Select, from the material below, each line with "nose" in it.

------------------------

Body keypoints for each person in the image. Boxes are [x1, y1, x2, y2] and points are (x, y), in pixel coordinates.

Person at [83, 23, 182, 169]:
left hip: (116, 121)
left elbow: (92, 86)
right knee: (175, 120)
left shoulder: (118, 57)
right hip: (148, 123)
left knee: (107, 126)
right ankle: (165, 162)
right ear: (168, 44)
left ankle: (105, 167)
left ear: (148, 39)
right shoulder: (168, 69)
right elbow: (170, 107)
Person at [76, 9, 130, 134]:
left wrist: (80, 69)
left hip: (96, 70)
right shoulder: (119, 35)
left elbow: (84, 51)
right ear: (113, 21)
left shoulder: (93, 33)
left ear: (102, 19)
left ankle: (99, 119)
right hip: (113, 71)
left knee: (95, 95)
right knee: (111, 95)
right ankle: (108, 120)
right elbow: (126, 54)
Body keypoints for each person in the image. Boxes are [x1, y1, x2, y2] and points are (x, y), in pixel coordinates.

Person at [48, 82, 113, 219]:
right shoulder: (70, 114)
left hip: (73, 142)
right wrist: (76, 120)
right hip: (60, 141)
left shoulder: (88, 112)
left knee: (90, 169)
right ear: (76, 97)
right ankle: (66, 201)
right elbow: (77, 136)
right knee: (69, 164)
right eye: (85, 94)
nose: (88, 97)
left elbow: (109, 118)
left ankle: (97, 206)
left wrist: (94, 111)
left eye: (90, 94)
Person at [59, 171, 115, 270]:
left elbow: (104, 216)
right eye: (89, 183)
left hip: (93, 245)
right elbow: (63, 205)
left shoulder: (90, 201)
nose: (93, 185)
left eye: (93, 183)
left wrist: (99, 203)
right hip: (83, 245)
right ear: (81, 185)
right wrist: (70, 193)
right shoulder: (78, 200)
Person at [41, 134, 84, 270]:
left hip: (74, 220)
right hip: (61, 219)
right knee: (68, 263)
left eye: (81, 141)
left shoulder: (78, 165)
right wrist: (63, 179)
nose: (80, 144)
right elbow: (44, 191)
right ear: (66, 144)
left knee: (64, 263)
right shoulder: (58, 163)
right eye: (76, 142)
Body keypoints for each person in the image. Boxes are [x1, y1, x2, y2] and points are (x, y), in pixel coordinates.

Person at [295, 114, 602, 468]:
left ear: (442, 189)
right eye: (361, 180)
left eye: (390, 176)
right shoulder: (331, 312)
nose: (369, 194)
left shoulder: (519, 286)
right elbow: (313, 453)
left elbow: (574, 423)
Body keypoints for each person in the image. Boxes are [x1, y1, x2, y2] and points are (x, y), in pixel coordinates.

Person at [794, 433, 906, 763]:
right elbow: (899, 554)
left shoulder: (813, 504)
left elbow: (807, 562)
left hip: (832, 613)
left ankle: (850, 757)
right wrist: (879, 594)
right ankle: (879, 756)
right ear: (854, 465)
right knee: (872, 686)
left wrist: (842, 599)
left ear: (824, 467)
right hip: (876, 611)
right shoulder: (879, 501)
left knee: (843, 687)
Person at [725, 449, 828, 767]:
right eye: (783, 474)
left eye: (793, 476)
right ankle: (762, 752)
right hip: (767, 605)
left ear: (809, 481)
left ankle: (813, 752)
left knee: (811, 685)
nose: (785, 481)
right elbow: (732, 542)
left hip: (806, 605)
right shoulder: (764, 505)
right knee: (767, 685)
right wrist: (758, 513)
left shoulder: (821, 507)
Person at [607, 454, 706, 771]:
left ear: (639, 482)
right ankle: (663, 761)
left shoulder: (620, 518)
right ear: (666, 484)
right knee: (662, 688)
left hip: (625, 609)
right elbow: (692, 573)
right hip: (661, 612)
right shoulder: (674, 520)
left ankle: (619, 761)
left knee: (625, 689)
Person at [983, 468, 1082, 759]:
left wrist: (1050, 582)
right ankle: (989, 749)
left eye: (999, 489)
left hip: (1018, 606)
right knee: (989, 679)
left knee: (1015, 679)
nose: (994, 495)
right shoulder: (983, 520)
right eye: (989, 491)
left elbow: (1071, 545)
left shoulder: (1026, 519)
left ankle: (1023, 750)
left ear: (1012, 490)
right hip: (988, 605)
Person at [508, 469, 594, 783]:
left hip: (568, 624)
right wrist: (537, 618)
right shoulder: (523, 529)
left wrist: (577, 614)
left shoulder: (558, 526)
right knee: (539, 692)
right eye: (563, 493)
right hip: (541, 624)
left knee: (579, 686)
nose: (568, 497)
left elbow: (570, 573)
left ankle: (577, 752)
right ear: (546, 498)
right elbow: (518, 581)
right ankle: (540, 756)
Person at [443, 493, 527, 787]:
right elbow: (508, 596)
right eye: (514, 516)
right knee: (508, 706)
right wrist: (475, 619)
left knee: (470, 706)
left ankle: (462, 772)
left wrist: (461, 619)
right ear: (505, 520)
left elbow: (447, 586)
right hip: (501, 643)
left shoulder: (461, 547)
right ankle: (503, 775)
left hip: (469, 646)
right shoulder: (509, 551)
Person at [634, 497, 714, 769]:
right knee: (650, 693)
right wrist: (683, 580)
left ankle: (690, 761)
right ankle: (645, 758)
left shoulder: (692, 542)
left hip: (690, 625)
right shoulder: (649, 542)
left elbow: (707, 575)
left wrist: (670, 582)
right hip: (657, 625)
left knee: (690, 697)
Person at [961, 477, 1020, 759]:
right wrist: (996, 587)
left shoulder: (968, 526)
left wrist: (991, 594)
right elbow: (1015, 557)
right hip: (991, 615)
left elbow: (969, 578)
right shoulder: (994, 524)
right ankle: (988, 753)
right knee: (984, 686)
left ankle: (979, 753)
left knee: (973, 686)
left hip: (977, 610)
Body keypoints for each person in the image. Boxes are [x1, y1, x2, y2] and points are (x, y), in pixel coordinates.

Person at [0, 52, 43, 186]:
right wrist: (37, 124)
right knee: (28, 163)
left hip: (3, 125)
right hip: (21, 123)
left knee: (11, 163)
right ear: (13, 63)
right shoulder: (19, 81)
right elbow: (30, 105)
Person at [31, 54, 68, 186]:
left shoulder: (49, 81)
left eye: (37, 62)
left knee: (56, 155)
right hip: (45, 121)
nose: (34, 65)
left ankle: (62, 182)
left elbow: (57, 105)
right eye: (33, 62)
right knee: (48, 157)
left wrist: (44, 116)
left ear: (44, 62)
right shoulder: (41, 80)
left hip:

------------------------

#### WRITTEN ANSWER:
nose: (88, 97)
nose: (93, 185)
nose: (80, 144)
nose: (369, 194)
nose: (785, 481)
nose: (994, 495)
nose: (568, 497)
nose: (34, 65)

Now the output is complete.